O presidente da Força Sindical, Miguel Torres, declarou à Agência Brasil que Alcolumbre “virou as costas” para os trabalhadores. “Para nós, o adiamento da votação foi uma surpresa negativa. Mais de 70% da população brasileira é a favor da PEC. Vejo esse adiamento com muita preocupação porque, se deixar para depois da eleição, podemos voltar para a estaca zero”, comentou.
Repercussão do adiamento
Havia expectativa de que a PEC que propõe o fim da escala 6×1 fosse para o plenário logo após sua aprovação na Comissão de Constituição e Justiça (CCJ) na última quarta-feira (2). A reportagem tentou contato com a assessoria de Alcolumbre para comentar o tema, mas não obteve resposta.
O diretor da executiva da União Geral dos Trabalhadores (UGT), Paulo de Oliveira, expressou que os sindicatos acreditavam ser possível votar a PEC nesta semana. “Nos parece desleal com os trabalhadores que vão votar na eleição. Como passou o primeiro turno, não há mais preocupação com os votos e aí eles podem atender outros interesses que não os da grande massa da população”, afirmou.

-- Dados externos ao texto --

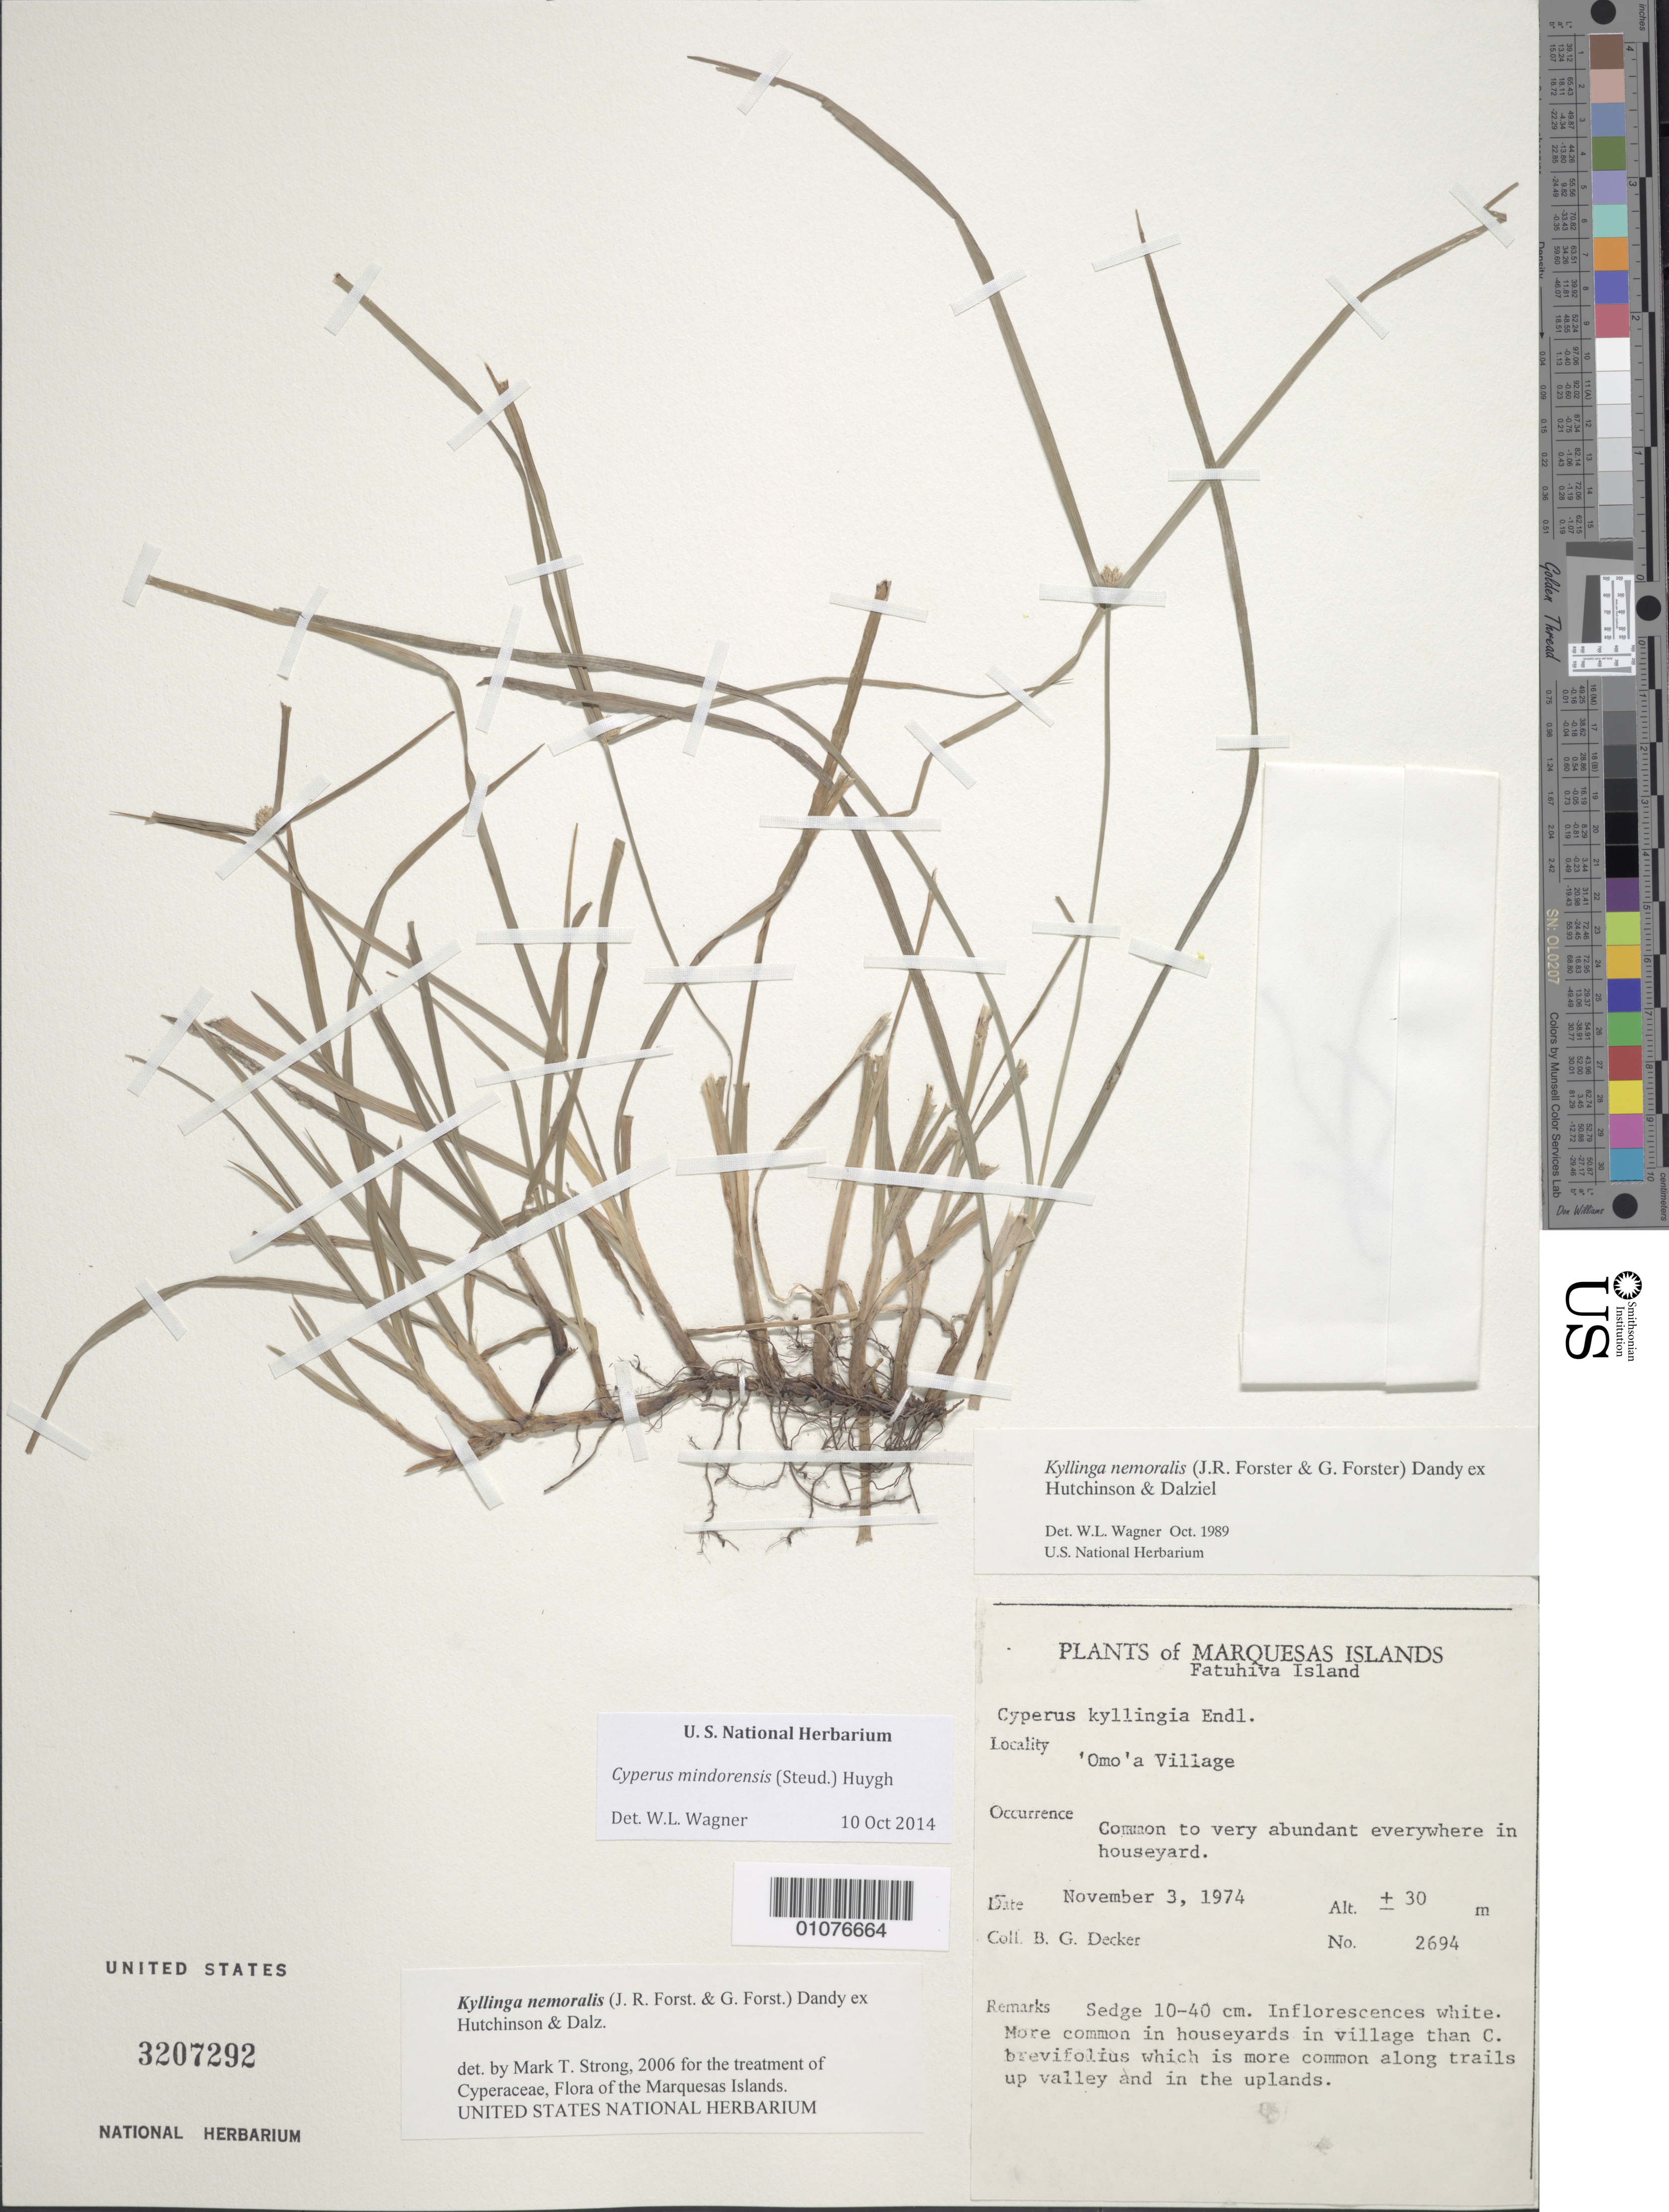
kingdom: Plantae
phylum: Tracheophyta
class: Liliopsida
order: Poales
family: Cyperaceae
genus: Cyperus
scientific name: Cyperus mindorensis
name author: (Steud.) Huygh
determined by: Lorence, David H., (PTBG), National Tropical Botanical Garden (UNITED STATES)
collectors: B. G. Decker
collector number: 2694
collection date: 1974-11-03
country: French Polynesia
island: Fatu Hiva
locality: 'Omo'a village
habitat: More common in houseyards in villages than C. brevifolius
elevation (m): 30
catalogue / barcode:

O presidente da Central dos Sindicatos Brasileiros (CSB), Ricardo Patah, lembrou que a redução da jornada de trabalho para 40 horas é uma reivindicação histórica dos trabalhadores, com quase um século de luta.
“Tivemos uma vitória extraordinária na CCJ, onde apenas quatro senadores foram contrários, e todos eles não vão disputar eleição agora. Temos a expectativa de falar com Alcolumbre e resolver isso”, ressaltou.
Posições divergentes sobre a PEC
As centrais sindicais fundamentam seu apoio à PEC citando a melhora da qualidade de vida e da saúde mental dos trabalhadores, que teriam mais tempo para se dedicar às famílias ou outras atividades. Além disso, afirmam que os custos da redução da jornada são baixos e que podem ser absorvidos pelas empresas, similar ao que ocorreu com a redução da jornada de 48 para 44 horas em 1988.
No entanto, as confederações patronais manifestam posição contrária à PEC do fim da 6×1, argumentando que a medida aumentaria os custos das empresas e poderia prejudicar a economia. Estudos apresentam divergências sobre os impactos dessa mudança na inflação e no Produto Interno Bruto (PIB).
A Confederação Nacional do Comércio de Bens, Serviços e Turismo (CNC) pediu o adiamento da votação da PEC 221 de 2019 para depois das eleições. “Mudanças constitucionais nas relações de trabalho exigem análise técnica, diálogo e previsibilidade. Não é uma discussão que deva ser conduzida sob a pressão do calendário eleitoral, mas sim em um ambiente que permita avaliar com responsabilidade seus impactos em empresas, empregos e trabalhadores”, defendeu o presidente do Sistema CNC-Sesc-Senac, José Roberto Tadros.